Open BoQsc opened 1 year ago
In the README file it is shown that each prompt is taken as argument of the program. Interactive Mode is when you interact using prompts in a chat-like behaviour.
Right, like: you get a prompt cursor and start chatting. I’d be in favor so we avoid loading repeatedly when testing multiple prompts interactively.
@BoQsc is this something you’d have time to contribute?
This would be really cool. I was checking termgpt and we can take inspiration from there. I'd love to work on this as a fun project. Let me know @BoQsc or anyone from community wants to collaborate 😄
A simple while loop with reading input like this
while True:
prompt = input("Prompt:")
could already be an acceptable minimal version. I wouldn't go much further than that for the simple demo script unless there is good value. termgpt uses rich to format the output with colors and so on.
Hi, I started playing yesterday with it. As @awaelchli mentioned, that snippet does the job once you load the model.
However, a cool step would be to move towards a chatbot assistant.
Currently the prompt does not contain the past conversation and as such the model cannot reply to questions like "What was the previous question I asked you?", so some way of concatenating all the context of the conversation should be adopted. I tried with the 7B version fine-tuned with the finetune_lora.py script and the problem with that is that the instructions in the fine-tuning stage never contain multiple steps of dialogue. This might result in the model continuing with multiple steps of dialogue in which it also tries to predict the next prompt of the user and so on...
I write this just to say that possible scripts that we could work on are:
Yes it would be great
It would be cool to use Textual for the UI https://www.textualize.io/#textual
Thank you above for some directions. I guess modifying the code in generate_adapter.py like this will work for simple one-step interact mode?

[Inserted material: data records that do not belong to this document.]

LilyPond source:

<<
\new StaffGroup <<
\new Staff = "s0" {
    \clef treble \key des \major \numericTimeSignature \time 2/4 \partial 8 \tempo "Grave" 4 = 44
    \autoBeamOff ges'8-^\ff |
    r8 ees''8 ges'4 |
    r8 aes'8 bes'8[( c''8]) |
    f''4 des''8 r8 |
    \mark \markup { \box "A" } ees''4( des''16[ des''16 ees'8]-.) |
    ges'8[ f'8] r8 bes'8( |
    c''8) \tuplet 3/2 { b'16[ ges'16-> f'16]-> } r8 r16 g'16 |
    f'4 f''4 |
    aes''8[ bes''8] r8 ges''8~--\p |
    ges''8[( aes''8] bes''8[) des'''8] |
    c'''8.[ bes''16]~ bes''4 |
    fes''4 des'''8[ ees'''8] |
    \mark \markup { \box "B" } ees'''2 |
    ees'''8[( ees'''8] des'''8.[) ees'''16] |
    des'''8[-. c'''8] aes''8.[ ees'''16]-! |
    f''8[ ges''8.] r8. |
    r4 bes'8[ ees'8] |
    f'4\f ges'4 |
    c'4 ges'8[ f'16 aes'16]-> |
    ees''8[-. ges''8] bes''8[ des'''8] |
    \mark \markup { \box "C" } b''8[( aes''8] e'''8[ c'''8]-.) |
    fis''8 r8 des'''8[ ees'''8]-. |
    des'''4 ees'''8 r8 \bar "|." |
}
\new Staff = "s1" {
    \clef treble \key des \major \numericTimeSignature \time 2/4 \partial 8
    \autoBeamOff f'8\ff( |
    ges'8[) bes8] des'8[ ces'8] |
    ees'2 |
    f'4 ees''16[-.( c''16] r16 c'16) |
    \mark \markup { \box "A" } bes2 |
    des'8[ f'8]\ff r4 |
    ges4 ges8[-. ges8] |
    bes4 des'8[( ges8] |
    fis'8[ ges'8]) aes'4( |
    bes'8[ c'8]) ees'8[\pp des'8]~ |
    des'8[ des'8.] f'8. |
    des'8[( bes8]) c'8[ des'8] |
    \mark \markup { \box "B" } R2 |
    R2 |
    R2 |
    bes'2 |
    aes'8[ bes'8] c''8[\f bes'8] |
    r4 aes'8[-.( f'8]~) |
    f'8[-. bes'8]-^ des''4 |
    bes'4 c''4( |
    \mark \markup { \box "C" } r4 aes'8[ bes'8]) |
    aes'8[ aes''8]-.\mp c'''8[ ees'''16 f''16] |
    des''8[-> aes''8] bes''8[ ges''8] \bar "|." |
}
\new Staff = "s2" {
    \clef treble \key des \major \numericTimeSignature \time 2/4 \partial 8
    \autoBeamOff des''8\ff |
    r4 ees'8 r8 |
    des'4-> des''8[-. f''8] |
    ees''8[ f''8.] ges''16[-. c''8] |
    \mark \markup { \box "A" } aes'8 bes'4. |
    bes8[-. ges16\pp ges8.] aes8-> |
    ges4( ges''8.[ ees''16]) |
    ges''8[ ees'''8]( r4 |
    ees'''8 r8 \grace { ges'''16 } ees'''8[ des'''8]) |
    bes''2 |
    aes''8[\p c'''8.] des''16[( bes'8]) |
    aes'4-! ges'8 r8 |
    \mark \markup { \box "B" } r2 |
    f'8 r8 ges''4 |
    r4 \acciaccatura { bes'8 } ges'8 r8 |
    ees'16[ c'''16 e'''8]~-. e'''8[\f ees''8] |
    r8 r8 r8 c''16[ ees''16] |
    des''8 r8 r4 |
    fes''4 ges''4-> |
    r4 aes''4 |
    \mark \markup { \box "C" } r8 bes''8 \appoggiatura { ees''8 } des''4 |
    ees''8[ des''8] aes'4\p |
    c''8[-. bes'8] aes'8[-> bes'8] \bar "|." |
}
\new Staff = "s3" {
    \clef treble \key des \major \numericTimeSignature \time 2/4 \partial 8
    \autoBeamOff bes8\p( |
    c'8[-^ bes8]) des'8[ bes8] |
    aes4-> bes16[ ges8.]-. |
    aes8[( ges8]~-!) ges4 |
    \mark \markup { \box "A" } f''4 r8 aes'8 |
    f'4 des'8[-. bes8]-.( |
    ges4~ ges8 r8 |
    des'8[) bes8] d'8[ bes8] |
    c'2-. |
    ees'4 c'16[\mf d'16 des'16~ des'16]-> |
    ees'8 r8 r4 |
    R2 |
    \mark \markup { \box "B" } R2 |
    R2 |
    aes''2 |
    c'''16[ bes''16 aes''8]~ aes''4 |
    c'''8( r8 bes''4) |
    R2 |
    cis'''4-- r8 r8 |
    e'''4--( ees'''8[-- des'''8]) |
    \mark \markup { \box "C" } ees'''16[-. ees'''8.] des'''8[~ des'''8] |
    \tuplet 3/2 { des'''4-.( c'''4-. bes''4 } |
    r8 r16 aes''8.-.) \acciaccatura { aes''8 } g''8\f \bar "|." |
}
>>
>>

Also, I guess will need to leverage something like ShareGPT data to finetune with multiple steps of dialogue?
generate_adapter.py
......
tokenizer = Tokenizer(tokenizer_path)
while True:
prompt = input(">> Prompt:")
if not prompt:
break
sample = {"instruction": prompt, "input": input_instruction}
prompt = generate_prompt(sample)
encoded = tokenizer.encode(prompt, bos=True, eos=False, device=model.device)
print("Inferencing...")
t0 = time.perf_counter()
output = generate(
model,
idx=encoded,
max_seq_length=max_new_tokens,
max_new_tokens=max_new_tokens,
temperature=temperature,
top_k=top_k,
eos_id=tokenizer.eos_id
)
output = tokenizer.decode(output)
output = output.split("### Response:")[1].strip()
print(">> lit-llama: ", output)
t = time.perf_counter() - t0
print(f"\nTime for inference: {t:.02f} sec total, {max_new_tokens / t:.02f} tokens/sec", file=sys.stderr)
print(f"Memory used: {torch.cuda.max_memory_reserved() / 1e9:.02f} GB", file=sys.stderr)
print("\n")
......
very cool @chakt, wanna open a PR?
I implemented one in https://github.com/Lightning-AI/lit-stablelm/blob/main/chat.py. It could be copied over to this repository.
Just clone the code from lit-parrot chat.py into lit-llama/generate.py ... that will give you an interactive mode.
Can we make it conversation style where it remembers the context from previous prompts. That would be more helpful.
Hey @BoQsc Could clarify a bit more what you mean by interactive mode? Could you give an example?